§ Work to complete:
Search the material below for lines containing the string "immunohistochemistry", and copy every one you find.
—————
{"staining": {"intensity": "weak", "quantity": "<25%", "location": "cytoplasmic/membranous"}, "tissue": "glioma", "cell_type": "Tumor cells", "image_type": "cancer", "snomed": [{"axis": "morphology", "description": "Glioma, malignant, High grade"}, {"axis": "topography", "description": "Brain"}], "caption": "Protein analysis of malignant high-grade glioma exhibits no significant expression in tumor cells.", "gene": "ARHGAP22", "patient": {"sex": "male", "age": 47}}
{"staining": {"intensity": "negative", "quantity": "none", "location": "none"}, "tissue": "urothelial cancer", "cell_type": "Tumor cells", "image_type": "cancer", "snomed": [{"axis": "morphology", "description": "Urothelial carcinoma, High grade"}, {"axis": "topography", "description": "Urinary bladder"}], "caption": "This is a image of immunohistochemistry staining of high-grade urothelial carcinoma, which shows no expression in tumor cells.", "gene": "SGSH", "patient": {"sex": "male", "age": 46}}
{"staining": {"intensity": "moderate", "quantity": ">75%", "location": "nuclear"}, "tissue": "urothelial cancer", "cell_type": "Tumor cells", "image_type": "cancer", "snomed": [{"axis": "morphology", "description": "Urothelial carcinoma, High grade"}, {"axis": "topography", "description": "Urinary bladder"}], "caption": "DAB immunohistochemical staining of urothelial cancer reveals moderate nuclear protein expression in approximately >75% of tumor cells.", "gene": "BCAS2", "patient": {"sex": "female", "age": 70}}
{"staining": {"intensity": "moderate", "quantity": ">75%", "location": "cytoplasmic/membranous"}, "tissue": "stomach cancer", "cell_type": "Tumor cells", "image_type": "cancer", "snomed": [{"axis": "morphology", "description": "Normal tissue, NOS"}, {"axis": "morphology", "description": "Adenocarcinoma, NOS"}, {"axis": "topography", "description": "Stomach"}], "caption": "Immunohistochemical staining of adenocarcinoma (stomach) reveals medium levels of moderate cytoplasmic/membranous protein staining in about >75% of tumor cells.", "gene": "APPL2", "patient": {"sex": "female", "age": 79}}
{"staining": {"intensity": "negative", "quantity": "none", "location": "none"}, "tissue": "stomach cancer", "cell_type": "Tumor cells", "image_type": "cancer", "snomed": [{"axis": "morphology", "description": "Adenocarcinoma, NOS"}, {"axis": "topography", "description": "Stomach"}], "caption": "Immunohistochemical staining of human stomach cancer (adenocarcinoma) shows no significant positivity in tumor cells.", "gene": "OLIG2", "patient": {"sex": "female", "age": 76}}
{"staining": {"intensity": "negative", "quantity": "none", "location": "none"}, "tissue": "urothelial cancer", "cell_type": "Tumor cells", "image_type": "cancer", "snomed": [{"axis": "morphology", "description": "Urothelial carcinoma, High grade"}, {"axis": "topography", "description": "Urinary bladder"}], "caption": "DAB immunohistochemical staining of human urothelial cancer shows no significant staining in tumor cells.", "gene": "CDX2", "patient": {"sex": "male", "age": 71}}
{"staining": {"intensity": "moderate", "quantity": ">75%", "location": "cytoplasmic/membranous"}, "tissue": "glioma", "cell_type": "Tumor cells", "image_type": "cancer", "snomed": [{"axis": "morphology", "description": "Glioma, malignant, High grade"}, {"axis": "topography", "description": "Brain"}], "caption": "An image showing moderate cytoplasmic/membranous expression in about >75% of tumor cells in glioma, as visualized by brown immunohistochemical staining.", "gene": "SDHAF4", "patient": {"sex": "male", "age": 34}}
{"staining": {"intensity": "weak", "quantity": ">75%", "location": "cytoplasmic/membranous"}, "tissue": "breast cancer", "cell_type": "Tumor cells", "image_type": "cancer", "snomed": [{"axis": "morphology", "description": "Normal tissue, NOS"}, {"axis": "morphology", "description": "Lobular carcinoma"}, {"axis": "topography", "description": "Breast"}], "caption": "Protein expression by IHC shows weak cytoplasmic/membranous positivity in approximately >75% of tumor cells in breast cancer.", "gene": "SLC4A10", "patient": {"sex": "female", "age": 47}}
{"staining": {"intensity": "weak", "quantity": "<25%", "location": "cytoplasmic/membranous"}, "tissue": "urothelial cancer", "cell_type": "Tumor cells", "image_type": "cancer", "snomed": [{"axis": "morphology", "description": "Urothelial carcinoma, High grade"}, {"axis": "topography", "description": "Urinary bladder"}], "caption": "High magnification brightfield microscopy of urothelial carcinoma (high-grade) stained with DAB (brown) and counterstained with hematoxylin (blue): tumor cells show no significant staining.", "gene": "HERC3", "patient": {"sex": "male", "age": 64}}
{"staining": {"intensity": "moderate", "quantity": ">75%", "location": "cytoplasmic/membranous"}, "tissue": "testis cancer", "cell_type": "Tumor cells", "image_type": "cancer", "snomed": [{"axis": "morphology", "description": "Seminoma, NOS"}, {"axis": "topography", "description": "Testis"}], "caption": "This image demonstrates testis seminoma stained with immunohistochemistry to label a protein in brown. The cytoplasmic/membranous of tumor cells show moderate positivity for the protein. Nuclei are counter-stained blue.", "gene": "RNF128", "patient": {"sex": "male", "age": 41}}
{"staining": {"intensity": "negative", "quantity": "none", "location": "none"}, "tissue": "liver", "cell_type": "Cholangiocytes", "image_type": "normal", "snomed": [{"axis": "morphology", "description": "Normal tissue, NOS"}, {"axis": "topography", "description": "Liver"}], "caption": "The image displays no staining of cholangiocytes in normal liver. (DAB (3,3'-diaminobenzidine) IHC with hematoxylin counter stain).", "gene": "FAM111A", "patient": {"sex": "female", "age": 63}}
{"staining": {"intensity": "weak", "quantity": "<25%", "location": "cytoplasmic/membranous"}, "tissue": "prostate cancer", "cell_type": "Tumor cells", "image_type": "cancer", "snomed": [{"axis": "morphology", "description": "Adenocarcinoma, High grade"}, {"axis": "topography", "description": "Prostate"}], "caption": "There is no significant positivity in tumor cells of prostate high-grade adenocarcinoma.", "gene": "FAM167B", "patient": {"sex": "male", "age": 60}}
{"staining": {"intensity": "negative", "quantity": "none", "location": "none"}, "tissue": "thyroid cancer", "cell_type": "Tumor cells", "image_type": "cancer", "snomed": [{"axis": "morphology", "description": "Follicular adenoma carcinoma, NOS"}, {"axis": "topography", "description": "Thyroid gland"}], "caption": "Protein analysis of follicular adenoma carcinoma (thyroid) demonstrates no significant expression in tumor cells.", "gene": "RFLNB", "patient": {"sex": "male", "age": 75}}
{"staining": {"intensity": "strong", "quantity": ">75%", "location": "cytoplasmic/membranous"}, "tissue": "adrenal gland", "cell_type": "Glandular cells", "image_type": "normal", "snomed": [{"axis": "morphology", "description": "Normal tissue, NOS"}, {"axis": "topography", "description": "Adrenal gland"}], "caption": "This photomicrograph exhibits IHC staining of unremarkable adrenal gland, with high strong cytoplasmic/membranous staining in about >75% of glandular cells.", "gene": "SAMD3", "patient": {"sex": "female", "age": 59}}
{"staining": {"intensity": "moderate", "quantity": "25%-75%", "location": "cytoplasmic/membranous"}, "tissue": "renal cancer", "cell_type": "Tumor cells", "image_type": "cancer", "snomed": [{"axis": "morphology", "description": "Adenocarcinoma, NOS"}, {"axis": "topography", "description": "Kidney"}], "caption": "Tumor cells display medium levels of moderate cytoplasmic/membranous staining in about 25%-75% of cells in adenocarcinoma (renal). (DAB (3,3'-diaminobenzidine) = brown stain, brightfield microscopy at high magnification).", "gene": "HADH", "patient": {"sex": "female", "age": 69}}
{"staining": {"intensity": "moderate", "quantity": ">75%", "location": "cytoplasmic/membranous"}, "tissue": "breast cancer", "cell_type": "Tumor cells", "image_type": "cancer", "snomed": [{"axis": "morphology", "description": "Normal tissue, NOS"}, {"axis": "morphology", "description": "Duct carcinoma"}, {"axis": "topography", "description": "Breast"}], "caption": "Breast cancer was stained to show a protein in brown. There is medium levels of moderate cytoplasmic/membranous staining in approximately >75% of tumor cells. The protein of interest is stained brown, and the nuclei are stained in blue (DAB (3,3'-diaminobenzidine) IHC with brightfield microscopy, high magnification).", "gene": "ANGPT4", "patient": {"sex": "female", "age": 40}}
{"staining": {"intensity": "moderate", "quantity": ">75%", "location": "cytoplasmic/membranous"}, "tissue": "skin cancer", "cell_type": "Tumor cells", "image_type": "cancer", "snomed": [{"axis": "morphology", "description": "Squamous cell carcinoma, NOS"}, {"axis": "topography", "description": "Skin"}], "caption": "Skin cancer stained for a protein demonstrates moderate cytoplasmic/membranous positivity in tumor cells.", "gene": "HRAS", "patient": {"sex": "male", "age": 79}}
—————
§ Task response:
{"staining": {"intensity": "negative", "quantity": "none", "location": "none"}, "tissue": "urothelial cancer", "cell_type": "Tumor cells", "image_type": "cancer", "snomed": [{"axis": "morphology", "description": "Urothelial carcinoma, High grade"}, {"axis": "topography", "description": "Urinary bladder"}], "caption": "This is a image of immunohistochemistry staining of high-grade urothelial carcinoma, which shows no expression in tumor cells.", "gene": "SGSH", "patient": {"sex": "male", "age": 46}}
{"staining": {"intensity": "moderate", "quantity": ">75%", "location": "cytoplasmic/membranous"}, "tissue": "testis cancer", "cell_type": "Tumor cells", "image_type": "cancer", "snomed": [{"axis": "morphology", "description": "Seminoma, NOS"}, {"axis": "topography", "description": "Testis"}], "caption": "This image demonstrates testis seminoma stained with immunohistochemistry to label a protein in brown. The cytoplasmic/membranous of tumor cells show moderate positivity for the protein. Nuclei are counter-stained blue.", "gene": "RNF128", "patient": {"sex": "male", "age": 41}}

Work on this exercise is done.